Text provided:

━━━━━━━━━━

JACKIE CALVIN v. SOLO 1 KUSTOMS, INC

Filed 3/26/19 Calvin v. Solo 1 Kustoms, Inc. CA2/3

NOT TO BE PUBLISHED IN THE OFFICIAL REPORTS

California Rules of Court, rule 8.1115(a), prohibits courts and parties from citing or relying on opinions not certified for publication or ordered published, except as specified by rule 8.1115(b). This opinion has not been certified for publication or ordered published for purposes of rule 8.1115.

IN THE COURT OF APPEAL OF THE STATE OF CALIFORNIA

SECOND APPELLATE DISTRICT

DIVISION THREE

JACKIE CALVIN, et al.,

Plaintiffs and Respondents,

v.

SOLO 1 KUSTOMS, INC., et al.,

Defendants and Appellants.

B282226

(Los Angeles County

Super. Ct. No. KC067619)

APPEAL from a judgment of the Superior Court of Los Angeles County, Dan Thomas Oki, Judge. Modified and affirmed.

John F. Bazan for Plaintiffs and Respondents.

Morris & Stone and Aaron P. Morris for Defendants and Appellants.

_________________________

Defendants and appellants Solo 1 Kustoms, Inc. (Solo) and Joe Hernandez (Hernandez) (collectively, Defendants) appeal a judgment awarding damages to plaintiffs and respondents Jackie and Eddie Calvin (the Calvins), Albert Hinojos (Hinojos), Luis Manuel Rios Ciriaco (Ciriaco), and Armando Vazquez (Vazquez) (collectively, Plaintiffs) following a bench trial.

We modify the judgment by striking the award of punitive damages because Plaintiffs failed to present substantial evidence of Defendants’ financial condition. As modified, the judgment is affirmed.

FACTUAL AND PROCEDURAL BACKGROUND

The Calvins, Hinojos, Ciriaco and Vazquez filed suit against Solo, an automotive repair shop, and its owner, Hernandez. The complaint pled causes of action for breach of contract, fraud, conversion, and unfair competition (Bus. & Prof. Code, § 17200). Plaintiffs alleged, inter alia, that Defendants had a practice of quoting a certain sum of money and a deadline by which to complete repairs, Defendants would disassemble the vehicles and then fail to complete the repairs within the agreed upon time, Defendants would demand additional money to complete the work, and Plaintiffs were then left with the option of paying additional money or having the disassembled and worthless vehicles returned to them.

━━━━━━━━━━

Supplied material:
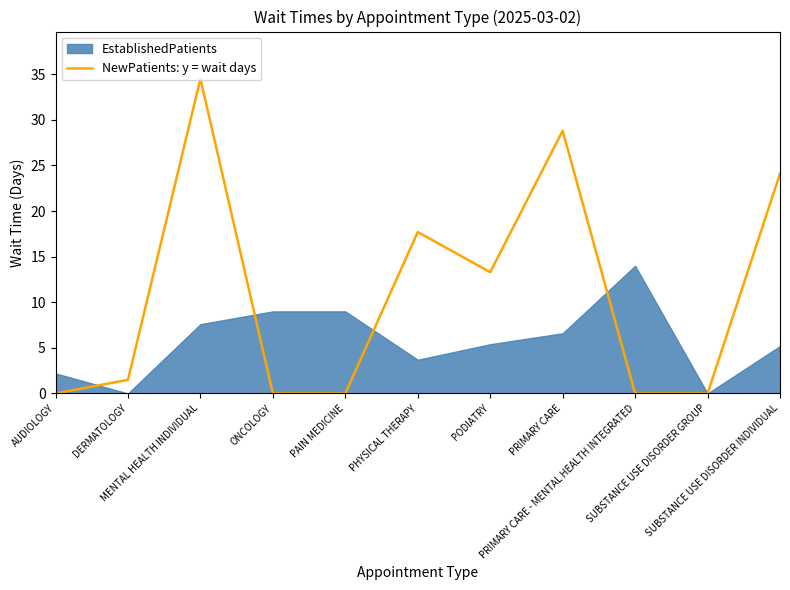

Count the number of values greater than 1.

6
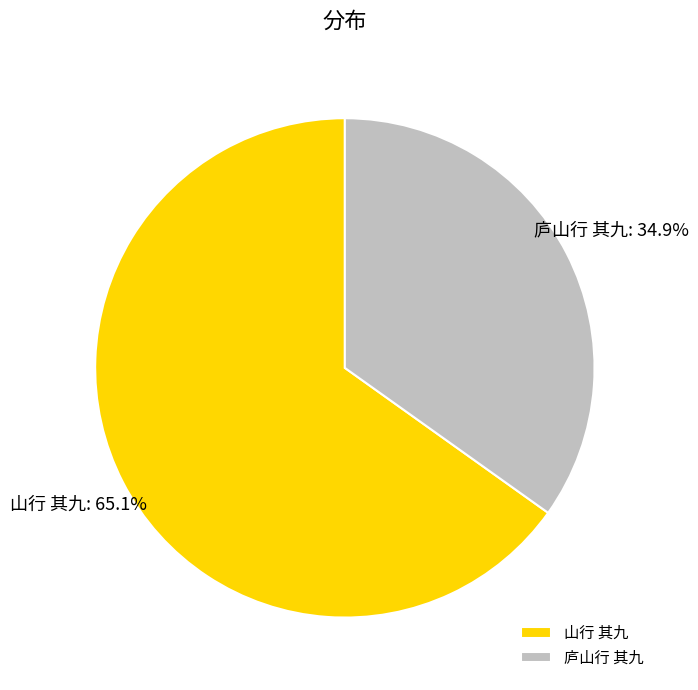

To the nearest percent, what percentage of the pie is 山行 其九?

65%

━━━━━━━━━━

Required work:
Echo the passage of the Calvin v. Solo 1 Kustoms opinion that begins at the words "Defendants and appellants Solo" and stops after "judgment is affirmed.".

Written response:
Defendants and appellants Solo 1 Kustoms, Inc. (Solo) and Joe Hernandez (Hernandez) (collectively, Defendants) appeal a judgment awarding damages to plaintiffs and respondents Jackie and Eddie Calvin (the Calvins), Albert Hinojos (Hinojos), Luis Manuel Rios Ciriaco (Ciriaco), and Armando Vazquez (Vazquez) (collectively, Plaintiffs) following a bench trial.

We modify the judgment by striking the award of punitive damages because Plaintiffs failed to present substantial evidence of Defendants’ financial condition. As modified, the judgment is affirmed.